BEGIN Material for this task

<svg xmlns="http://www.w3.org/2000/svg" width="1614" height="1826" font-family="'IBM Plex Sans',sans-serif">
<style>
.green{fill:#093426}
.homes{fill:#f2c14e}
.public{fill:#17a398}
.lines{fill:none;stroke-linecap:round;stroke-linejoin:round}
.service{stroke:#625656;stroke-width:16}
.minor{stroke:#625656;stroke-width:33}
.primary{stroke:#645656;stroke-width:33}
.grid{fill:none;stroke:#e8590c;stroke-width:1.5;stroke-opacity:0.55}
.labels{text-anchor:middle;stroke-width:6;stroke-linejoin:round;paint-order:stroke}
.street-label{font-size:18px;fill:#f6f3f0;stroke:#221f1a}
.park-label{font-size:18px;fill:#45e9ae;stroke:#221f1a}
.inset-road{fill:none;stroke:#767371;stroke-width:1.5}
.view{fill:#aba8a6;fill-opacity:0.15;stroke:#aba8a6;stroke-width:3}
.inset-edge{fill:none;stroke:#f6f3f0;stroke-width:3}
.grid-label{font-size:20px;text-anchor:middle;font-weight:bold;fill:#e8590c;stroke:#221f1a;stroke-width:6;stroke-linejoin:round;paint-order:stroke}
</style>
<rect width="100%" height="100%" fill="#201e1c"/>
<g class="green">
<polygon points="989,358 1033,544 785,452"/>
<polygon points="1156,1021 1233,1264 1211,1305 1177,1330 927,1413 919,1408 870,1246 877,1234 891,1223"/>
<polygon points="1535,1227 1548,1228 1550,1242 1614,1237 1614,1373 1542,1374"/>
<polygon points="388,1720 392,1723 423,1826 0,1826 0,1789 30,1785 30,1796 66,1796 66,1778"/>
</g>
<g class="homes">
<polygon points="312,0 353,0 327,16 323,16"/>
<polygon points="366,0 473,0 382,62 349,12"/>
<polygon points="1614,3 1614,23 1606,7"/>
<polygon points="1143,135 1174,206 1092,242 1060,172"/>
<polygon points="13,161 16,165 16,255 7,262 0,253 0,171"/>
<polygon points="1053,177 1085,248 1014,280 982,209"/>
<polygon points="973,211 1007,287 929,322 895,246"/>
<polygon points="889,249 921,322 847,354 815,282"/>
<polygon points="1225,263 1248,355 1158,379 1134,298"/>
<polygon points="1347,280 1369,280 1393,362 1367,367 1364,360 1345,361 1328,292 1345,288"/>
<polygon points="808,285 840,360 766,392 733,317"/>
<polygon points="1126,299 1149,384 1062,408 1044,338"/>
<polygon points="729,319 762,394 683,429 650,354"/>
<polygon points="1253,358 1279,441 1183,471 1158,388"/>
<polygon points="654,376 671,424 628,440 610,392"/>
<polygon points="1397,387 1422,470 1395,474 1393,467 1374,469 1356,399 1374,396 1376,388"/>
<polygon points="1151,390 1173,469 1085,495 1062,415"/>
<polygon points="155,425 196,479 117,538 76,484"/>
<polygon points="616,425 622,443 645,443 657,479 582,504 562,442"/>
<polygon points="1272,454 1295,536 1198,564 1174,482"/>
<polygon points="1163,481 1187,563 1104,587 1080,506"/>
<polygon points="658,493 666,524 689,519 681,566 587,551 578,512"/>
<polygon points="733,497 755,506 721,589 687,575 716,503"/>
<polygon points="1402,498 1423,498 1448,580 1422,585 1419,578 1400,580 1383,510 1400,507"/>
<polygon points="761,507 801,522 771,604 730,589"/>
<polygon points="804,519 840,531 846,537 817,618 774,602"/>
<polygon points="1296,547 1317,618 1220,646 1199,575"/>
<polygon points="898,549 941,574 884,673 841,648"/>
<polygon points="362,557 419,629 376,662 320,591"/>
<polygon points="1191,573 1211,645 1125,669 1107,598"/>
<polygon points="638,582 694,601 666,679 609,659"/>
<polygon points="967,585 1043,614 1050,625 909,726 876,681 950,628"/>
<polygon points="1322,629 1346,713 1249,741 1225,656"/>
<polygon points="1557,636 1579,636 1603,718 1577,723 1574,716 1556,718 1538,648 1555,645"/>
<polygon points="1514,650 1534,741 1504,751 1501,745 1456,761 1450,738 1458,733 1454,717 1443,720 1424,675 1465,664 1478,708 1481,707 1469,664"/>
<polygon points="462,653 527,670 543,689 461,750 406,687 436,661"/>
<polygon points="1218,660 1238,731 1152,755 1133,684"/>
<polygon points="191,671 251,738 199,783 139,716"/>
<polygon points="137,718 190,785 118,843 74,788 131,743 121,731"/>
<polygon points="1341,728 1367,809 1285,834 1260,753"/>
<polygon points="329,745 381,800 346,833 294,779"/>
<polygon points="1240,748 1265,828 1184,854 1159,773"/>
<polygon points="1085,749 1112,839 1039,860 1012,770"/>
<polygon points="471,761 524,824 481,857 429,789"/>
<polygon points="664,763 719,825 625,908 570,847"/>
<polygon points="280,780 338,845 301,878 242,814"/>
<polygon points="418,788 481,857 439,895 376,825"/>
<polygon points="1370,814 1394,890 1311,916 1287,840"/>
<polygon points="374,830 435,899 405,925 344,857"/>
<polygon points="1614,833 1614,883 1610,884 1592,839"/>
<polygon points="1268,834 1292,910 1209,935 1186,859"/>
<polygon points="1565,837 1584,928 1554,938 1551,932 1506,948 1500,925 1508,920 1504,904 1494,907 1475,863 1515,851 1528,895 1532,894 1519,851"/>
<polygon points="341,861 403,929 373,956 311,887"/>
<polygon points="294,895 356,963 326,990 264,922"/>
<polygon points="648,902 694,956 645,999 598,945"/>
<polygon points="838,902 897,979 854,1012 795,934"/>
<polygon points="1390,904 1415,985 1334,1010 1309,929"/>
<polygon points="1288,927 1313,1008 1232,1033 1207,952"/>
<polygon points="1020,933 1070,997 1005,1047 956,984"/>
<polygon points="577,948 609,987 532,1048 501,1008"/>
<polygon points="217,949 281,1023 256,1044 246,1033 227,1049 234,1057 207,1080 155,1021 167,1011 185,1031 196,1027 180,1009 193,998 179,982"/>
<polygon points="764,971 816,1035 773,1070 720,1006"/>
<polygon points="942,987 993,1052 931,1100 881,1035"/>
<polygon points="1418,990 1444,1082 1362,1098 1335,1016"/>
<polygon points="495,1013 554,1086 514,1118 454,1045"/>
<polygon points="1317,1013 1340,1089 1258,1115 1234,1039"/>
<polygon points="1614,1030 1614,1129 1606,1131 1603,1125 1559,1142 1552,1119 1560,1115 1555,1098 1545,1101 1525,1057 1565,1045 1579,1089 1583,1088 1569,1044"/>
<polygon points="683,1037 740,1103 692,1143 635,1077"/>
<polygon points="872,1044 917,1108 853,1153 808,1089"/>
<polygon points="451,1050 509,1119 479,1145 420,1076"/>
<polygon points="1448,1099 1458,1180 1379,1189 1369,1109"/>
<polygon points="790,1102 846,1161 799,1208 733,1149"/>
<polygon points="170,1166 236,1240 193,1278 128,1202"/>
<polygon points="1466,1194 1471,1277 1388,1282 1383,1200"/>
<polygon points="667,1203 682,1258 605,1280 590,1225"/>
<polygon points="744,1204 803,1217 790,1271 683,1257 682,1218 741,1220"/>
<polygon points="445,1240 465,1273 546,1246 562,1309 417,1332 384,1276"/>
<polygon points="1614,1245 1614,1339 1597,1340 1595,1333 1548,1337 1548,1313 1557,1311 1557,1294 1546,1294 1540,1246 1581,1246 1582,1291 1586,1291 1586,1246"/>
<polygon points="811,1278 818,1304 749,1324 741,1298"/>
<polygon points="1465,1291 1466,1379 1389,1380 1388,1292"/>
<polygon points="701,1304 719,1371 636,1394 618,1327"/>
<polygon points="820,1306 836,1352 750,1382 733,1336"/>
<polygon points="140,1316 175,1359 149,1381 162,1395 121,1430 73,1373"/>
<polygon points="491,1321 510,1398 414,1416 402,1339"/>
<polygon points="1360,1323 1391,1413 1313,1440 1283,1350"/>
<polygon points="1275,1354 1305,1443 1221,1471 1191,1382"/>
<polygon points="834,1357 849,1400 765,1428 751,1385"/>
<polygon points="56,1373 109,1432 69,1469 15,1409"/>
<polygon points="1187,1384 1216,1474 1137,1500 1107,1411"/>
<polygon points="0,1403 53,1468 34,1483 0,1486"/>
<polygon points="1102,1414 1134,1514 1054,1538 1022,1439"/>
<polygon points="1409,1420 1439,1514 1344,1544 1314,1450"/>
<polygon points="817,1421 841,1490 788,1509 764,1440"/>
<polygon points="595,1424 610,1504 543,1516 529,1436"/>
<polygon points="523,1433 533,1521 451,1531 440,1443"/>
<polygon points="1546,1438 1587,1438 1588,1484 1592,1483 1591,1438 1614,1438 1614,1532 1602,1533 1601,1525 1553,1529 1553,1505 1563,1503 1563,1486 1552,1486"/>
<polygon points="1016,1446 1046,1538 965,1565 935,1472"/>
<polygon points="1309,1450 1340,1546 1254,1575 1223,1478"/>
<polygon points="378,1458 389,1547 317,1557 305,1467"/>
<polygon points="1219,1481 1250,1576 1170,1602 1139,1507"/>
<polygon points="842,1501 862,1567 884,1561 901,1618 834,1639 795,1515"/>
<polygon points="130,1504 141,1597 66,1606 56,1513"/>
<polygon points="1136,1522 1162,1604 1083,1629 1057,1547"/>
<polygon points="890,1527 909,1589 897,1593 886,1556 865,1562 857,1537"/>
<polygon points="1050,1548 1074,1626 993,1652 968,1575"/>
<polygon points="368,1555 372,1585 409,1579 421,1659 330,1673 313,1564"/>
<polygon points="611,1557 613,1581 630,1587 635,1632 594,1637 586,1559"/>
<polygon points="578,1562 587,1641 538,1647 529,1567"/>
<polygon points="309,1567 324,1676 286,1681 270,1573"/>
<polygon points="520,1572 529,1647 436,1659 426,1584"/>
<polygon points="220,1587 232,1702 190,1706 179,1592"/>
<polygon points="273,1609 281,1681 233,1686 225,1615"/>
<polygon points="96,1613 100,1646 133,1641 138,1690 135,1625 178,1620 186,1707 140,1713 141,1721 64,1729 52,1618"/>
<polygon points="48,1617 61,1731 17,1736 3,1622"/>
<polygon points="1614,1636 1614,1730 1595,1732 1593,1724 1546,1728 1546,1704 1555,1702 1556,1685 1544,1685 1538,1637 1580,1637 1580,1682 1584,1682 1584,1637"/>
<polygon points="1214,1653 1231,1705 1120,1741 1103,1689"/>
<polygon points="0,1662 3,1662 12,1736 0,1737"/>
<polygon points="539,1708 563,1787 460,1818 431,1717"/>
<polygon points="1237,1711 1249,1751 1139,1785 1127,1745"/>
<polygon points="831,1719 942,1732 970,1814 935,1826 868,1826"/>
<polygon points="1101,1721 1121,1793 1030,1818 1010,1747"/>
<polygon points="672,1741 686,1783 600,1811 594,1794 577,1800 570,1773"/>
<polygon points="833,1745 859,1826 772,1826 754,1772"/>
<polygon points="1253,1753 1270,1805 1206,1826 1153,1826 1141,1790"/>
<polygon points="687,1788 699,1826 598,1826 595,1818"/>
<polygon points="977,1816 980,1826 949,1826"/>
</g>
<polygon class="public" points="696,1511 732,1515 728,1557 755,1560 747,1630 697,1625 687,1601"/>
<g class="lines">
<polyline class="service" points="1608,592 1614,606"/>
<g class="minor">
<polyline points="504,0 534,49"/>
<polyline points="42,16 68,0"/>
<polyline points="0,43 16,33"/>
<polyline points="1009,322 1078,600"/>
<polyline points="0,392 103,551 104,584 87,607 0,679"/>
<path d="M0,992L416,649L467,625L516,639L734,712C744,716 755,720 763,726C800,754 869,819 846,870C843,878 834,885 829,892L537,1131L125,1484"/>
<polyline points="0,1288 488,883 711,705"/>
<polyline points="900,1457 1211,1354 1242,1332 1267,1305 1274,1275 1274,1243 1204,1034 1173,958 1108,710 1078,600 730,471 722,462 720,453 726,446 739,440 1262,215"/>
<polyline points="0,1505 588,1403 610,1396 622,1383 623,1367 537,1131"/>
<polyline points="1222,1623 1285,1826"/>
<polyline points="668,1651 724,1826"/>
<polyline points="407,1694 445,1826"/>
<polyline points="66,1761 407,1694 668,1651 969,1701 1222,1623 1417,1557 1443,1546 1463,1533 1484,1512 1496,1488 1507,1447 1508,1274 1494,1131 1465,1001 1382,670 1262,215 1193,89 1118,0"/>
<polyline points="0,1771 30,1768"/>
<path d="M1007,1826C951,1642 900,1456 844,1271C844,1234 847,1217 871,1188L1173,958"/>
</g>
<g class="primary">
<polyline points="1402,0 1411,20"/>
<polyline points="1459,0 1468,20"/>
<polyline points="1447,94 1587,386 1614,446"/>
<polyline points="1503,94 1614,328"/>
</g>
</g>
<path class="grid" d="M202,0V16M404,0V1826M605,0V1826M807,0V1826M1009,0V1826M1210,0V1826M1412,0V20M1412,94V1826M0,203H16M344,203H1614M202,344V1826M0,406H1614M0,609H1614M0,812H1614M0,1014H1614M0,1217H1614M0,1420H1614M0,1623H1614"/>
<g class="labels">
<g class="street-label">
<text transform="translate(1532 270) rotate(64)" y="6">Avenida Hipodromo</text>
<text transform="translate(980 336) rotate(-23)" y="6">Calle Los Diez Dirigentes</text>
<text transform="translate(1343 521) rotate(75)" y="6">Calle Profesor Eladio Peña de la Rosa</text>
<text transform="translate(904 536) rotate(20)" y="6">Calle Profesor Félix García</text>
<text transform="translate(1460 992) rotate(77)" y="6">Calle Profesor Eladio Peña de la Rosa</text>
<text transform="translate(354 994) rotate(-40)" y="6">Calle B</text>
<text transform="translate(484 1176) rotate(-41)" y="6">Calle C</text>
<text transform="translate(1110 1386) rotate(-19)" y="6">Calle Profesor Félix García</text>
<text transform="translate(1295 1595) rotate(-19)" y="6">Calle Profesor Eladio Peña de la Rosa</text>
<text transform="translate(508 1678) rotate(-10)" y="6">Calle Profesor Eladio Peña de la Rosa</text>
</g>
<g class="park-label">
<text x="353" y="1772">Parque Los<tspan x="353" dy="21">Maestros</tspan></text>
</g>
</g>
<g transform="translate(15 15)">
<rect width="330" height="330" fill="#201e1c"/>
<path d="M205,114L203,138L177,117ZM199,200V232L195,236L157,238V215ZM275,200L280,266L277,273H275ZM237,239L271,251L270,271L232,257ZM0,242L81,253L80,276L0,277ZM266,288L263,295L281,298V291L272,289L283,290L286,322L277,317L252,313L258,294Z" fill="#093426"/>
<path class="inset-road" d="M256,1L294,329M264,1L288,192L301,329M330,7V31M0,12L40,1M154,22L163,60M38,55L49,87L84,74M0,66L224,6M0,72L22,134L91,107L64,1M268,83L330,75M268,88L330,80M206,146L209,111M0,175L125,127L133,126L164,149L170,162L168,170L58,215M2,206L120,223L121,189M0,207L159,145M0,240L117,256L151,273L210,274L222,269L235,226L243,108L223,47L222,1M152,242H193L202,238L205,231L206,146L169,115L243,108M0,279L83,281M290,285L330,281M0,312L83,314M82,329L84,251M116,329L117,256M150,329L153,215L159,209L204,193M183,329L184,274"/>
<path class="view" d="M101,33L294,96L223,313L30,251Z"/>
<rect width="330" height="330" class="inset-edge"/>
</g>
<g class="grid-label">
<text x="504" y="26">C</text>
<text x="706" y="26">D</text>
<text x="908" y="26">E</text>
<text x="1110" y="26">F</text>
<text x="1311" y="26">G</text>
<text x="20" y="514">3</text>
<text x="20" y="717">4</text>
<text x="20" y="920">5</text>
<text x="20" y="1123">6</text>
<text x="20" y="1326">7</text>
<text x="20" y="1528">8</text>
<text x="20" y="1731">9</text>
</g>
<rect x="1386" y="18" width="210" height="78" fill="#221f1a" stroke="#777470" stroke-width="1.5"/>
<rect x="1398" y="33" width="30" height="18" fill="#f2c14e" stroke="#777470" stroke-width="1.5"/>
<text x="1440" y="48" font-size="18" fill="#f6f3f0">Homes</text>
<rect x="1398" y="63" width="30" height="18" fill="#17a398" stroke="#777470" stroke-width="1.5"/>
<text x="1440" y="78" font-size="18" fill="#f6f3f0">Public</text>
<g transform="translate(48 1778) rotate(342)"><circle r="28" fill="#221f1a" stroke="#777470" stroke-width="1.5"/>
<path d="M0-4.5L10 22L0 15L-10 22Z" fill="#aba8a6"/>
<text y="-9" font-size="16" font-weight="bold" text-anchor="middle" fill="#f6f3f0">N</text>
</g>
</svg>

END Material for this task

**Task goal**
Copy every line above in which the string "lines" shows up.

**Task result**
.lines{fill:none;stroke-linecap:round;stroke-linejoin:round}
<g class="lines">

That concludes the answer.